Die Gewissensentscheidung des Arztes hinsichtlich der Offenlegung der Unterlagen gegenüber den Angehörigen wird all diese Gesichtspunkte zu berücksichtigen haben. Dass sie ihrer Natur nach an sich nicht justiziabel, d. h. einer gerichtlichen Nachprüfung nicht zugänglich ist, weil diese von vornherein die Preisgabe des möglicherweise schutzbedürftigen Geheimnisses bedingen würde, kann an diesem Grundsatz nichts ändern. Der Arzt muss sich vielmehr bewusst sein, dass er die Einsicht nur verweigern darf, wenn gegen sie von seiner Schweigepflicht her mindestens vertretbare Bedenken bestehen können. Sachfremde, weil nicht von der erkennbar gewordenen oder zu vermutenden Willensrichtung des Patienten gedeckte Verweigerungsgründe sind unzulässig. Dazu gehört in der Regel auch die Befürchtung, dass durch die Einsichtnahme eigenes oder fremdes Arzt- verschulden aufgedeckt werden könnte. Zwar sind auch Fälle denkbar, in denen der Patient einen eventuell schuldigen Arzt erkennbar schonen wollte. Anhaltspunkte dafür sind im Streitfall nicht ersichtlich, doch wird diese Frage Gegenstand der ohnehin veranlassten erneuten tatrichterlichen Prüfung sein.

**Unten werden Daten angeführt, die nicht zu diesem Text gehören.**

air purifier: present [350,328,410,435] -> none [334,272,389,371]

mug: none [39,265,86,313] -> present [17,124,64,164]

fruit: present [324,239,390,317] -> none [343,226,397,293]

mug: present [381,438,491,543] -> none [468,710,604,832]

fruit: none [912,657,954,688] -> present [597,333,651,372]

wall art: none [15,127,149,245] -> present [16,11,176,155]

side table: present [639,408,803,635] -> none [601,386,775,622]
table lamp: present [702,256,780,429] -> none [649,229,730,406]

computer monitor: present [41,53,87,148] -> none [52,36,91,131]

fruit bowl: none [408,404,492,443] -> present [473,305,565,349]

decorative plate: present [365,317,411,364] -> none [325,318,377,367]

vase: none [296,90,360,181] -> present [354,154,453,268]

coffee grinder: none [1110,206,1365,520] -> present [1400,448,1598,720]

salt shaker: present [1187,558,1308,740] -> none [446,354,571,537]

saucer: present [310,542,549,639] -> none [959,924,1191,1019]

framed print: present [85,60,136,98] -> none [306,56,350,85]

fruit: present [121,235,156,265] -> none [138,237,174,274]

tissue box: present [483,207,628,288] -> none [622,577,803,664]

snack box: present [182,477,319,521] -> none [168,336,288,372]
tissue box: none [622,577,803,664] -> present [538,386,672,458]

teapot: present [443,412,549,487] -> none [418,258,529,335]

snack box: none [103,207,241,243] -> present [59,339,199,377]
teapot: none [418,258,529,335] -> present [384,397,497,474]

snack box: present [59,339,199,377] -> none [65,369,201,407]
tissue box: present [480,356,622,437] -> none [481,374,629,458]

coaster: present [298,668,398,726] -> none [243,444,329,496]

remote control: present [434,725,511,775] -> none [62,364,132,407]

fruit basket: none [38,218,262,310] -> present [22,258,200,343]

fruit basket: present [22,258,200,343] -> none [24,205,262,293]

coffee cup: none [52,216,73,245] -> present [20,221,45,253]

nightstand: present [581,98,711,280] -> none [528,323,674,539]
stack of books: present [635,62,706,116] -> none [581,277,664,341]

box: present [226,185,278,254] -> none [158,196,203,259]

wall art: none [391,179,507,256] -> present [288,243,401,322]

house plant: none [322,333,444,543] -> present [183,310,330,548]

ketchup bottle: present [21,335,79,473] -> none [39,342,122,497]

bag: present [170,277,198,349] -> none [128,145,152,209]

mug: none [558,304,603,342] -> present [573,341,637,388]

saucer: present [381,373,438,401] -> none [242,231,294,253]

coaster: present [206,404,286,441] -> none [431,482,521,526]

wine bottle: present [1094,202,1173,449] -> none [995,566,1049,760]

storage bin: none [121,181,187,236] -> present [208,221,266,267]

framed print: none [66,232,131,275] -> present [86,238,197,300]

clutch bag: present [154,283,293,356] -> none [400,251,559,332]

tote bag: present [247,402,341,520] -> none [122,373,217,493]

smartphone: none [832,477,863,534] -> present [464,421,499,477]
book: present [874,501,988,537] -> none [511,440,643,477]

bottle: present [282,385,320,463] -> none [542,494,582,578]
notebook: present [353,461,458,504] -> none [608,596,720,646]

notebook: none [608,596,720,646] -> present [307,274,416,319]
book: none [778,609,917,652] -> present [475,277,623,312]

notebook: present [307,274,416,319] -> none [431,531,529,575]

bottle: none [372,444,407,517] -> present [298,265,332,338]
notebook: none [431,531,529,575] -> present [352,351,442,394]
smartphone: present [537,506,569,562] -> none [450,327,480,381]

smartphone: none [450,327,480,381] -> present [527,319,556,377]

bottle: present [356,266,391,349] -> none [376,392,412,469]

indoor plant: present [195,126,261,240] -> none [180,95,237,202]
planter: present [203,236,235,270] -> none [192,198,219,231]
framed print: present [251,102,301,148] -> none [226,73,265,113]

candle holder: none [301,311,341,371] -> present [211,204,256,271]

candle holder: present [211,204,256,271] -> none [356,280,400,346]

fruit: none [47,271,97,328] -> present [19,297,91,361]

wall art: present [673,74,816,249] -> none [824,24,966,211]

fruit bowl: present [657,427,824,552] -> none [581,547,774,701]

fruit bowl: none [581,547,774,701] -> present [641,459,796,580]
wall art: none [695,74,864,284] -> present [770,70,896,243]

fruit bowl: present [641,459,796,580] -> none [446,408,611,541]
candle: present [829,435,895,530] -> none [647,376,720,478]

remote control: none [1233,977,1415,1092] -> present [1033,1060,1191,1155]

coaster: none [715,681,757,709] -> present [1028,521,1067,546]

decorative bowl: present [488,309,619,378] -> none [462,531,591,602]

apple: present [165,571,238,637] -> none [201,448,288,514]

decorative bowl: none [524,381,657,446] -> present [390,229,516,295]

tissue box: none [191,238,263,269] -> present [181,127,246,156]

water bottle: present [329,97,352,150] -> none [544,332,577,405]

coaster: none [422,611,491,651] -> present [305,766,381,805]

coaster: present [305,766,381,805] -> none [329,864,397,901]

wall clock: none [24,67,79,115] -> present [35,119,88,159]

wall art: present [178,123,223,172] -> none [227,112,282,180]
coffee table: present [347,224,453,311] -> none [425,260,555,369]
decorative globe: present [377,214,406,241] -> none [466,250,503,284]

Demnach ist in der Frage des Einsichtsrechts allerdings der darauf in Anspruch genommene Arzt gewissermaßen selbst die letzte Instanz. Die damit verbundene Missbrauchsgefahr muss wegen des hohen Stellenwerts, der dem Vertrauensschutz zukommt, grundsätzlich hingenommen werden. Immerhin aber muss dem Arzt die Darlegung zugemutet werden, dass und unter welchem allgemeinen Gesichtspunkt er sich durch die Schweigepflicht an der Offenlegung der Unterlagen gehindert sieht. Er wird also etwa zu erklären haben, dass bei einem jedenfalls nicht auszuschließenden Geheimhaltungsinteresse des Verstorbenen gegenüber den Hinterbliebenen bzw. Erben der Inhalt der Unterlagen nichts ergeben kann, was dem Anliegen der die Einsicht Begehrenden dienlich wäre, dass die Einsicht in die Krankenunterlagen den Hinterbliebenen Erkenntnisse vermitteln müsste, die der Verstorbene ihnen vermutlich vorenthalten wollte oder dass ein Wille des Verstorbenen zur Geheimhaltung auch gegenüber den Hinterbliebenen positiv geäußert worden ist. Jedenfalls muss der Arzt darlegen, dass sich seine Weigerung auf konkrete oder mutmaßliche Belange des Verstorbenen stützt. Die Substantiierung dieser Verweigerungsgründe durch den Arzt darf allerdings immer nur in diesem allgemeinen Rahmen verlangt werden. Sie ist nie in einem Umfang geschuldet, die die damit zu rechtfertigende Geheimhaltung im Ergebnis gerade noch unterlaufen würde. Dass dies eine haftungsrechtliche Sanktion unbefugter Verweigerung eventuell verhindert, soweit die Sachlage nicht auf andere Weise - etwa im Rahmen eines Ermittlungsverfahrens - offenbart wird, ändert daran nichts.